I'm a research assistant stationed on Gough Island in the South Atlantic Ocean. We are conducting research for the RSPB on birds living on the island. We will be here until late September or early October 2011. A map of the island can be found here: http://www.flickr.com/photos/niclemaitre/5381019736/

Sunday, September 11, 2011

The end of the dream - 5 September to 11 September

For a long time after I arrived on Gough, it did not seem like it was real. It felt like a dream, at times a bad dream but mostly a wonderful one. After several months that dream ended and Gough was real, in all its beauty and uniqueness. It was the world outside of our tiny isolated island that ceased to be real and became a place of memories and voices on the far side of a telephone line. With takeover starting next Saturday (the 17th), the real world is invading Gough and taking away much of the "specialness" of our island. I don't resent that out time here as a small group is ending, in fact I look forward to new faces, stories and people to help with the work but I know that I will always miss the quietness and relaxed tempo of live before takeover.
A Yellow Nosed Albatross preparing its nest
I was not here for takeover last year but still the island is beginning to resemble the island on which I arrived in December 2010, the Yellow Nosed and Sooty Albatrosses, the Great Shearwaters, Broad Prions and even the Rockhopper Penguins have all begun to return. Every moment you spend outside in the daytime is filled with the KEEEEEaaaaHHHHH of the Sootys as they spin, turn and dive above the cliffs.

This has been a month of "lasts" for me, last visits to all the special places on this island, before the crowds arrive, to fix them in my memory forever. This will probably be my last post from Gough because I am sure that I am going to be worked to a standstill during takeover and will probably not have time to post updates. So for those you faithful readers who have developed a dependency and need your fix, it is cold turkey for you, good luck.
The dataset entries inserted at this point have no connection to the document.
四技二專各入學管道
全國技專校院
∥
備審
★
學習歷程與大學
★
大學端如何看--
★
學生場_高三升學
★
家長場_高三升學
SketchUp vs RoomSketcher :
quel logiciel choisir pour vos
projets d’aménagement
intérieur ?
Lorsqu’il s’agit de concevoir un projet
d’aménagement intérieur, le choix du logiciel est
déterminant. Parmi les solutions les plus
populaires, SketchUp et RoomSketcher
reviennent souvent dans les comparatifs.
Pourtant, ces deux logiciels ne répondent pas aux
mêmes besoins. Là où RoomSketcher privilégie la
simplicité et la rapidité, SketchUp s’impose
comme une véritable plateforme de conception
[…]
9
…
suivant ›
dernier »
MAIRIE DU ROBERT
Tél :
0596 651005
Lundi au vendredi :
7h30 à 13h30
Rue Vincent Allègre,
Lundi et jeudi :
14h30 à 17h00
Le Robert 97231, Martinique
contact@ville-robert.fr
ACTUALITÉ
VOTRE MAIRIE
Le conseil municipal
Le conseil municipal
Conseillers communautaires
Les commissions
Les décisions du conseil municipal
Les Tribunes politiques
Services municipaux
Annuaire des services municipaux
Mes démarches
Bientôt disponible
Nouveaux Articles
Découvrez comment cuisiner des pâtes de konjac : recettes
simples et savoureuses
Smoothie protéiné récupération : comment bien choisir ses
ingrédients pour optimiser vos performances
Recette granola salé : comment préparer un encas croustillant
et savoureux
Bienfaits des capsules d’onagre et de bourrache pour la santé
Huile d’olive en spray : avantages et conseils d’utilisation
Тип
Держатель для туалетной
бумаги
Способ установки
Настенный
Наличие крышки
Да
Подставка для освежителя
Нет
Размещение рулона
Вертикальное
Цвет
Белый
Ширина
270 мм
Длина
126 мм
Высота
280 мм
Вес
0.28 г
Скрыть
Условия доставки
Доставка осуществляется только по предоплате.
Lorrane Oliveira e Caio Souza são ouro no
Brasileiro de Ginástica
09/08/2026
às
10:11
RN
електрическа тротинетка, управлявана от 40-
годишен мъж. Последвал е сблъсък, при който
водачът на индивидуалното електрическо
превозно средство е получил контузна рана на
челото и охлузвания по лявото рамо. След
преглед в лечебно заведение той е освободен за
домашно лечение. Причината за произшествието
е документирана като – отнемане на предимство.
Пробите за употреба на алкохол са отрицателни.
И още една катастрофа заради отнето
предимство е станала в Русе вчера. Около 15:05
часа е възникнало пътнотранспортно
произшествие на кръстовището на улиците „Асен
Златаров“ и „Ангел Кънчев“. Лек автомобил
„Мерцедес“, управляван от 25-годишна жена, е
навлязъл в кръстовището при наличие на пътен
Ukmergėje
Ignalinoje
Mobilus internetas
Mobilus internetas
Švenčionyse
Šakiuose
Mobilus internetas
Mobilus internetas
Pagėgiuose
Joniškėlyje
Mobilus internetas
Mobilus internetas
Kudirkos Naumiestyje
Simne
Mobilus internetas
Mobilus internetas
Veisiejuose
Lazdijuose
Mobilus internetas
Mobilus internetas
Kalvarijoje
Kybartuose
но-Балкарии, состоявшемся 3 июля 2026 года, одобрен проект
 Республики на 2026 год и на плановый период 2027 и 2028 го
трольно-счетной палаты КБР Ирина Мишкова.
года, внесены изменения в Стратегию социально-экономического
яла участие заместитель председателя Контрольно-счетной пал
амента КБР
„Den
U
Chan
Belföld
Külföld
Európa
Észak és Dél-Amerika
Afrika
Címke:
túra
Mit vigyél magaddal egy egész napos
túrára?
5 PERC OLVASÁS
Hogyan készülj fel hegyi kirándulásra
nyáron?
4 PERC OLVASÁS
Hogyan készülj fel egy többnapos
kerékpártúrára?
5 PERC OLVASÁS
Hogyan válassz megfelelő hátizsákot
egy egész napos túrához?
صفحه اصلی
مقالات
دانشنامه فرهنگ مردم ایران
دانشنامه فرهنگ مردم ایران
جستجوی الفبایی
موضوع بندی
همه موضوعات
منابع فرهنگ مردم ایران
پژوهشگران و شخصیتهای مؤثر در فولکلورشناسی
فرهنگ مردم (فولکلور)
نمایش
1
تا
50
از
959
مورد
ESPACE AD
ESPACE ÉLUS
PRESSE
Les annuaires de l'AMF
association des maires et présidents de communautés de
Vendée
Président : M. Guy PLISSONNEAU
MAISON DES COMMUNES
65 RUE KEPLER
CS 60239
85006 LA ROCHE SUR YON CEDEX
I will write a final post about takeover and the voyage home on the Agulhas but that will be posted from home and not from Gough.
Gonydale

Sunday, September 4, 2011

Time flies like an arrow and fruit flies like a banana - 29 August to 4 September

The title of this post is a rather poor pun but true nonetheless. The closer that we get to the arrival of the S.A. Agulhas the faster time seems to pass. It seems only the other day that we were celebrating Mid-Winter and 100 days, then 40 days and now it is only 40 days until we are back in Cape Town. The closer it comes, the more the anticipation grows. We all dream of our first sight of Table Mountain, the first fresh fruit, the first cup of tea with real milk and of course the first sight of all our families.

 With the rapid approach of takeover we have all been hard at work cleaning the base, for some reason John et al decided that we should go completely overboard and wash the ceilings and walls which has got to be the biggest waste of time ever. Firstly the ceilings and walls really are not dirty at all and secondly the base is going to be replaced in the very near future (that is if the government decides to that renew the lease in 2013). It really smacks of make-work, something that we have to do in order to alleviate their boredom. We even had to weed the grass growing on the wooden platform that supports the helipad, why - no one knows.

The cleaning also really always seems to fall on the nicest days when the wind is still and the sun is shining in other words the days when it would be ideal for me to do longer trips away from base to check nests or ring birds. Ag, whatever, it really is only a few more days now. I will survive!